Just out: Amblyopic stereo vision is efficient but noisy

We have just published a study in Vision Research using a noise-masking approach to investigate stereopsis in amblyopia.

People with amblyopia demonstrate a reduced ability to judge depth using stereopsis. Our understanding of this deficit is limited, as standard clinical stereo tests may not be suited to give a quantitative account of the residual stereo ability in amblyopia. In this study we used a stereo test designed specifically for that purpose.
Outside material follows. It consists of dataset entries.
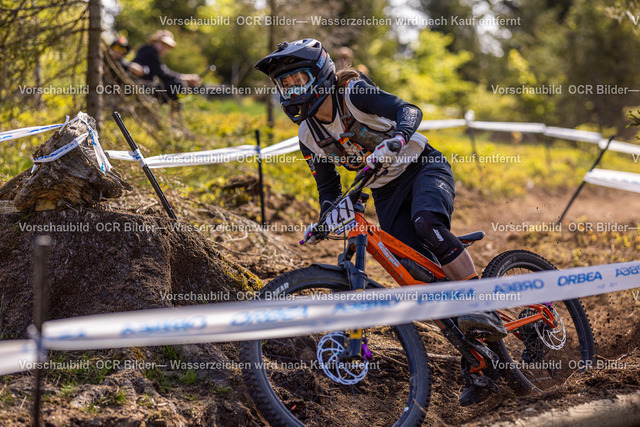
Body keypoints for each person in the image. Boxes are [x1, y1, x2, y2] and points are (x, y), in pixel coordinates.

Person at [255, 38, 507, 406]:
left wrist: (398, 138)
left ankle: (483, 307)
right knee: (412, 273)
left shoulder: (354, 94)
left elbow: (408, 110)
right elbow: (328, 187)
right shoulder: (308, 136)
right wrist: (329, 214)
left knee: (426, 224)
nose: (291, 91)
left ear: (321, 75)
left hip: (423, 167)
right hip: (384, 190)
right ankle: (479, 360)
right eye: (285, 85)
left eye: (298, 80)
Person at [131, 30, 201, 110]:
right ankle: (175, 116)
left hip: (142, 88)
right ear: (155, 41)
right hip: (140, 88)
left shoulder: (147, 51)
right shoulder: (150, 52)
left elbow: (163, 71)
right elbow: (163, 74)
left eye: (167, 46)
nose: (165, 48)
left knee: (177, 83)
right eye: (163, 44)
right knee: (177, 84)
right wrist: (186, 78)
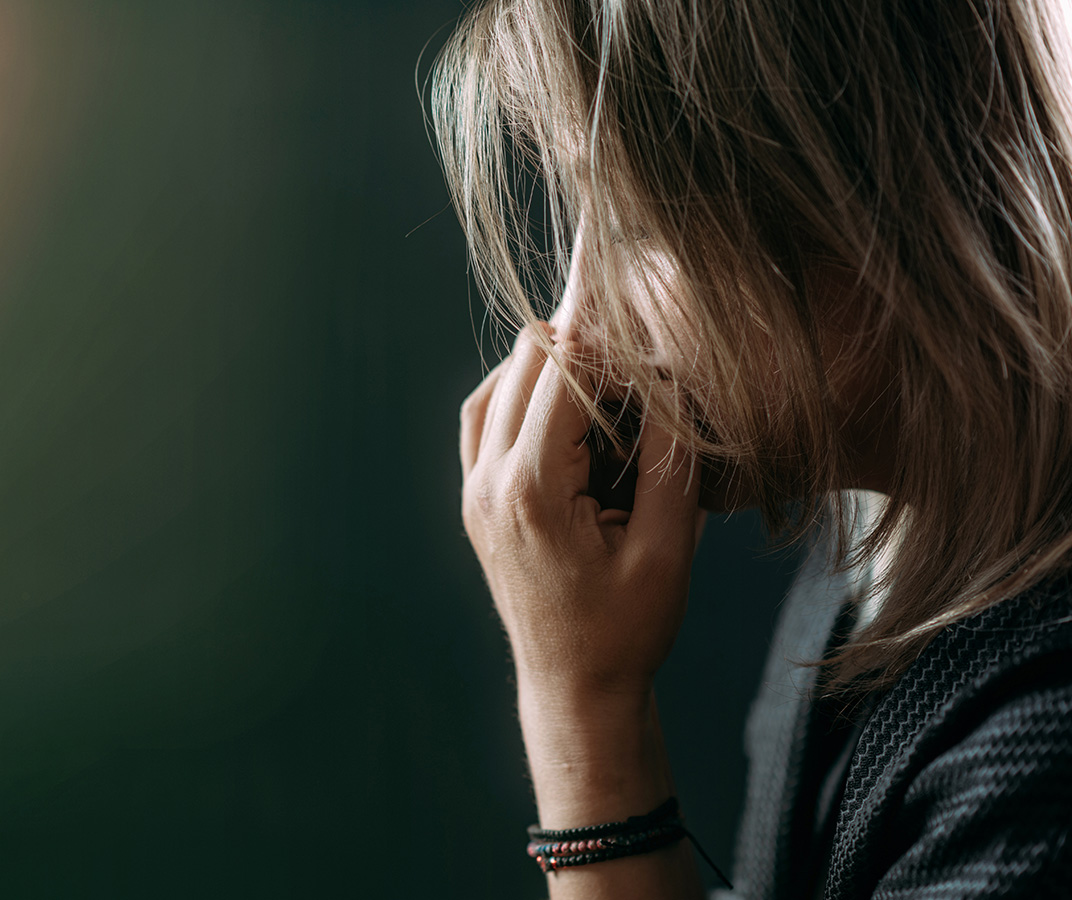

Participants identified the location of a disparity-defined odd-one-out target within a random-dot display. We tested 29 amblyopic (3 strabismic, 17 anisometropic, 9 mixed) participants and 17 control participants. We obtained stereoacuity thresholds from 59% of our amblyopic participants. There was a factor of two difference between the median stereoacuity of our amblyopic (103 arcsec) and control (56 arcsec) groups. We used the equivalent noise method to evaluate the role of equivalent internal noise and processing efficiency in amblyopic stereopsis. Using the linear amplifier model (LAM), we determined the threshold difference was due to a greater equivalent internal noise in the amblyopic group (238 vs 135 arcsec), with no significant difference in processing efficiency. A multiple linear regression determined 56% of the stereoacuity variance within the amblyopic group was predicted by the two LAM parameters, with equivalent internal noise predicting 46% alone. Analysis of control group data aligned with our previous work, finding that trade-offs between equivalent internal noise and efficiency play a greater role. Our results allow a better understanding of what is limiting amblyopic performance in our task. We find this to be a reduced quality of disparity signals in the input to the task-specific processing.